Excerpt
● ● ● ● ● ● ●

One would be remiss in reporting this story without noting a high profile case involving whites perpetrating crime hoaxes and fingering blacks. One should remember the case of Susan Smith who, in 1994, claimed a young black man stole her car with her precious little children in the back seat. (Smith, of course, drowned her kids.)

"How could we make this up and take down the state of New York? We're just regular people ... We should be millionaires."

— Glenda King, mother of Tawana Brawley, to her husband, during a recent interview with the New York Daily News

It was about eighteen years ago that Tawana, Glenda, her husband and younger son moved to Virginia. Their move was funded in part by approximately $300,000 donated to Ms. Brawley's defense fund. The funds were raised by politician and black activist Rev. Al Sharpton, and other supporters of Ms. Brawley. Attorney C. Vernon Mason officially represented Ms. Brawley and her family. Another of Ms. Brawley's attorneys, Alton Maddox, now disbarred because of an unrelated matter, has taken up Ms. Brawley's cause yet again, arranging for appearances, brief speeches, and also funding travel opportunities for Ms. Brawley which are unrelated to speaking about her cause.

It looks like the money's run out and it's time to have another go-around with the State of New York, at least so far as Glenda King is concerned.
 

Cover-up or Hoax?

Tawana Brawley was fifteen years old when she went missing the night of November 24, 1987. The following Saturday, she was found in the early afternoon in what was reported to be a "dazed" condition. Ms. Brawley was discovered to have feces smeared on her body and racial epithets written on her person and on her clothing. Ms. Brawley is black.

Ms. Brawley, but for a piece of paper containing the words "white cop," has not made a single statement under oath about what happened to her while she was gone. She has not given a concise, chronological list of events, her location(s) and, if any, companions during the time she was missing, nor acts on the part of perpetrators, (as traumatic as that may have been for her at the time or would be at a future time).

It goes without saying that Ms. Brawley's testimony would have been of inestimable value to our investigation. As a result, we extended two written invitations to her and ultimately voted to subpoena her. However, we have heard testimony that Ms. Brawley did not return to school in Monticello, New York at the start of the school year in September, 1988, and has enrolled in high school in another state. We concluded that the two previously extended invitations have sufficiently notified Ms. Brawley of our desire to hear from her and that this report need not be further delayed. Accordingly, we withdrew our subpoena.

● ● ● ● ● ● ●

Exercises to complete
[1] In the excerpt on the Tawana Brawley case, about how much donated money helped fund the family's move to Virginia?
[2] Pick up the piece on the Tawana Brawley case after its last sentence and continue writing it.
The records have no role in this.

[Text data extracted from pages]
● ● ● ● ● ● ●

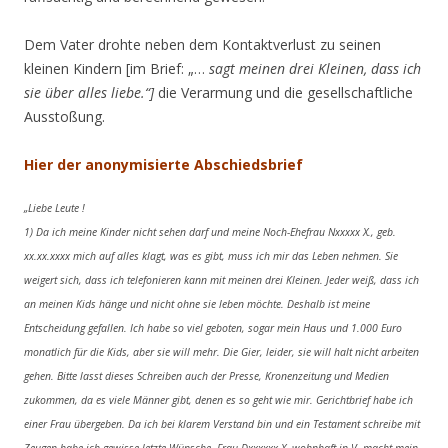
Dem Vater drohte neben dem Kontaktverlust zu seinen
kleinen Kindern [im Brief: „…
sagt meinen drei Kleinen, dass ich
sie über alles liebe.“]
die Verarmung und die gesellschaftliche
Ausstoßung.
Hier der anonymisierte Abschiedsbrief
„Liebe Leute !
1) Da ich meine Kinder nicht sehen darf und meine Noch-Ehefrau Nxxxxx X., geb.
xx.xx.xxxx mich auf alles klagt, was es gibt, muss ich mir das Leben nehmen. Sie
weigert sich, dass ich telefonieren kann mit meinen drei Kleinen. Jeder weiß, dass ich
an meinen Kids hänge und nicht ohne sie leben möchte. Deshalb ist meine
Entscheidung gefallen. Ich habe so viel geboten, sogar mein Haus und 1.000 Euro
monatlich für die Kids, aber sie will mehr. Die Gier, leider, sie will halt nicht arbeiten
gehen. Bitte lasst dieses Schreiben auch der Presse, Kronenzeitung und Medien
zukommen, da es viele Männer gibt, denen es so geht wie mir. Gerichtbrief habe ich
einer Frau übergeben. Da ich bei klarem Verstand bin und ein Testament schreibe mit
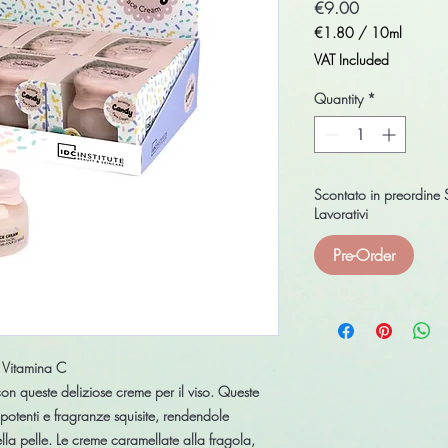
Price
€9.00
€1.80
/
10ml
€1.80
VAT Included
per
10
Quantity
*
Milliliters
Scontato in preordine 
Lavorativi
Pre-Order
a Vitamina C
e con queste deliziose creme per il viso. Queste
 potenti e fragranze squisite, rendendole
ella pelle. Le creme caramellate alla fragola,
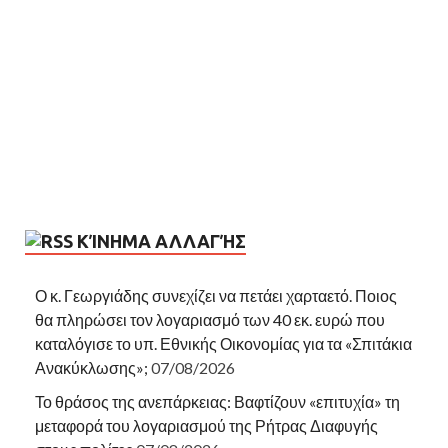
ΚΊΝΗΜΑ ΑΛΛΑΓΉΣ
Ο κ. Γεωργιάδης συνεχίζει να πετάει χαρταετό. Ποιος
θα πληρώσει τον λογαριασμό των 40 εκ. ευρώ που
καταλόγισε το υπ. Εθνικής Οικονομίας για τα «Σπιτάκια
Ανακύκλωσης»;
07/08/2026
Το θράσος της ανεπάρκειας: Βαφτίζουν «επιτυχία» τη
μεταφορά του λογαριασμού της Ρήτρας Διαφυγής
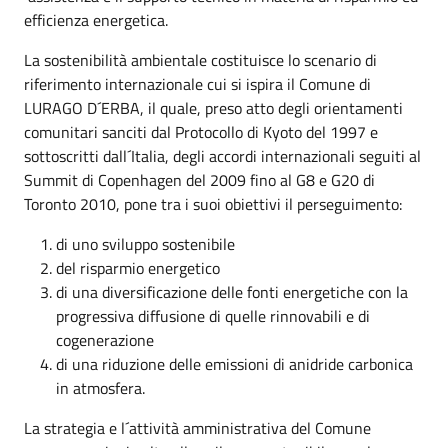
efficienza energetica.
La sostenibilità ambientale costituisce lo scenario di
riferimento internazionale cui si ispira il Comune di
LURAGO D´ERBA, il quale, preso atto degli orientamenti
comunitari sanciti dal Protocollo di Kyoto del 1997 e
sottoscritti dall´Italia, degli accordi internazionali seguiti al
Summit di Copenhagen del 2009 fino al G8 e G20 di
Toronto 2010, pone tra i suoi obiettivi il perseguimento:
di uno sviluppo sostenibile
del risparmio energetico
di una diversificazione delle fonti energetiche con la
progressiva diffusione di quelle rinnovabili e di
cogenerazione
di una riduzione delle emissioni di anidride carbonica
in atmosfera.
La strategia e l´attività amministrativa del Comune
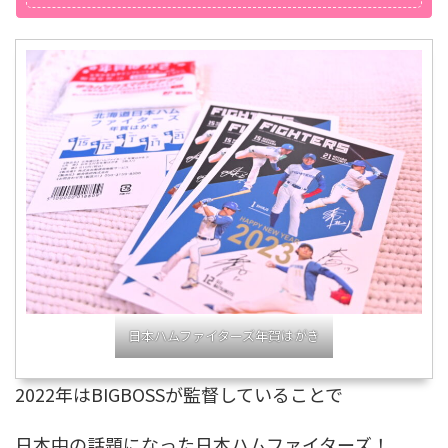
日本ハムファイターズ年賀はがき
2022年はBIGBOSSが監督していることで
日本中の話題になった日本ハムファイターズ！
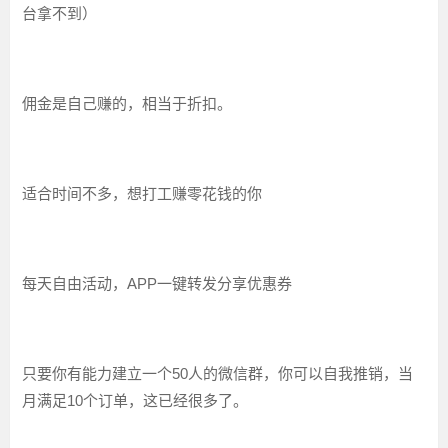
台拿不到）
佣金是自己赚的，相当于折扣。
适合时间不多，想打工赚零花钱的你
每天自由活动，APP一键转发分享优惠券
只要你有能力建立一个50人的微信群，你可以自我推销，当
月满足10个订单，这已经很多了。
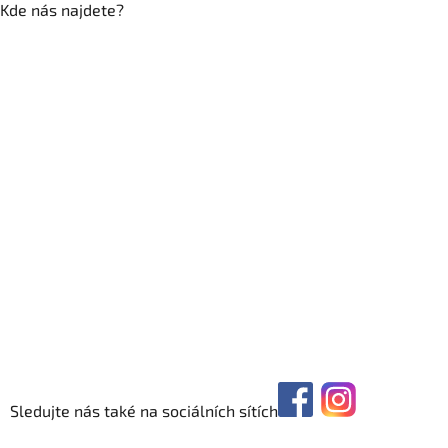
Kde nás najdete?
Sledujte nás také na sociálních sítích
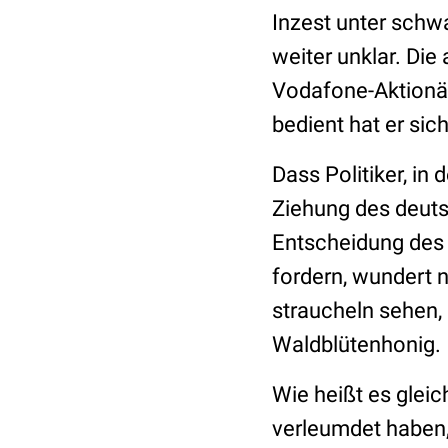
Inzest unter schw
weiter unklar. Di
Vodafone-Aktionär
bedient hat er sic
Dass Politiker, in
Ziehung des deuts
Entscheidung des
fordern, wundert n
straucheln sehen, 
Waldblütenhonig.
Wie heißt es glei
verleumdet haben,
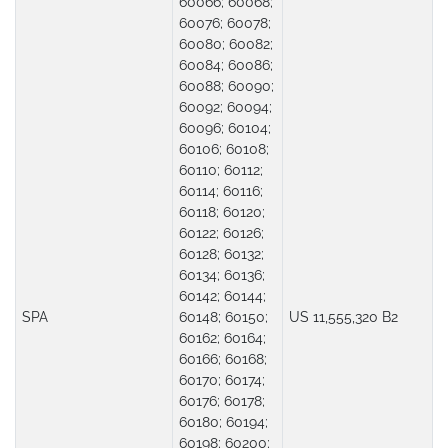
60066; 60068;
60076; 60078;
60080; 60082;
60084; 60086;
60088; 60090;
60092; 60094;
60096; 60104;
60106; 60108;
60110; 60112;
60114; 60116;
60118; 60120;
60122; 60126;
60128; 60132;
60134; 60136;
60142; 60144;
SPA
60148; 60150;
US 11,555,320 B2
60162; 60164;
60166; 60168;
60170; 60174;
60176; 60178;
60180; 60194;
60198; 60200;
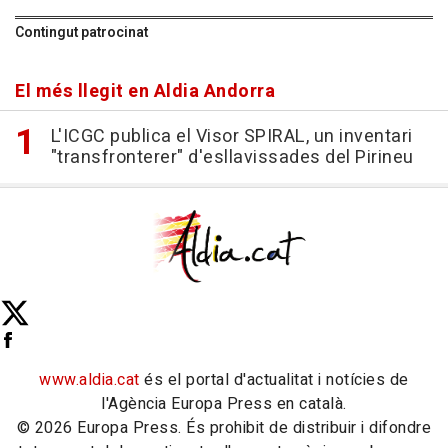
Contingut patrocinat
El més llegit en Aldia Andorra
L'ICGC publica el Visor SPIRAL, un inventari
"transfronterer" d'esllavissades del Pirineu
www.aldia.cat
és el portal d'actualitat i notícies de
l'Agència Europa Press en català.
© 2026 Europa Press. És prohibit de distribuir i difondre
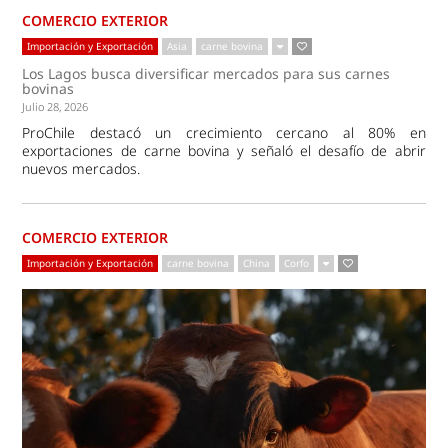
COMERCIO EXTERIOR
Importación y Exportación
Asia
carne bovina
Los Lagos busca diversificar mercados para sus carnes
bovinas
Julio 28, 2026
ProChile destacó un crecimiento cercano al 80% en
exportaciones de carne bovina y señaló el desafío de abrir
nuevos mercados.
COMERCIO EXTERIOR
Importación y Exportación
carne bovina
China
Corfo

● ● ● ● ● ● ●

Your responses
[1] Approximately $300,000.

[2]
— Report of the Grand Jury, Supreme Court of the State of New York for Dutchess County

Absent Ms. Brawley's testimony, I'd hazard a guess that the preponderance of circumstantial evidence discovered by the Grand Jury in this case is demonstrative that a) no one but Tawana Brawley caused her absence and b) no one but Tawana Brawley caused the presence of marks and feces on her body. No doubt frustrated by Ms. Brawley's failure to cooperate, the Grand Jury relied on evidence including, but not limited to, the following key points when crafting their decision (the complete text of the Grand Jury report is cited below):

  • She was seen at a party during the time of her supposed "disappearance." This accusation was recanted when the witness was asked to say so under oath.
     
  • She was seen by a public bus driver as well as a taxicab driver during the time of her absence.
     
  • A woman doing housecleaning in an apartment near the one next to which Brawley was found saw Ms. Brawley get into the black plastic bag in which she was found and "hop" inside the bag to a different location. This woman was also the one who notified police of Ms. Brawley's location at the apartment complex.
     
  • It just so happens that the apartment complex where Ms. Brawley was found happened to be the previous residence of Ms. Brawley, her infant brother, mother and father. Their former apartment was found unlocked by police investigators and contained samples of feces similar to the ones found on Ms. Brawley, fibers which were consistent with burnt fibers used to inscribe the racial epithets on Ms. Brawley and various and sundry other articles of clothing, hair, and fibers leading investigators to believe that Ms. Brawley was inside the apartment shortly before she was spotted outdoors by the neighbor. An electric heater had been turned over, onto the carpet, and was set on "high," causing a stench variously described as "burning rubber" and "burning electrical wires" throughout the apartment.
     
  • A thorough investigation of Ms. Brawley's presence ruled out rape or even physical mistreatment of her. Although she'd claimed that the rape had taken place in a wooded area, no leaves, twigs, bits of brush, etc. consistent with her having been pushed on the ground in a wooded area existed.
     
  • During the entire period of her absence no one placed a missing persons call to the police.
     

It is important to note that in light of the key facts listed above and Ms. Brawley's failure to even attempt to disprove them, it can be assumed that it would cast more than a shadow of doubt on Ms. Brawley's original accusation in the mind of any reasonable individual, Grand Juror or not.

The difficulty with this is that the concept of "reasonable doubt" does not come into play when a Grand Jury is deciding whether or not to indict an individual or individuals. What a Grand Jury needs to indict is factual evidence that a crime indeed has been committed, and that that evidence links the victim with the perpetrator. Of course, that did not happen here.

Once the Grand Jury dismissed the case, all that Ms. Brawley's representatives could do was cry "foul!" and come up with the even more ridiculous claim, later found libelous, that there was some sort of very complex, racially-driven cover-up perpetrated by various members of the New York State justice department.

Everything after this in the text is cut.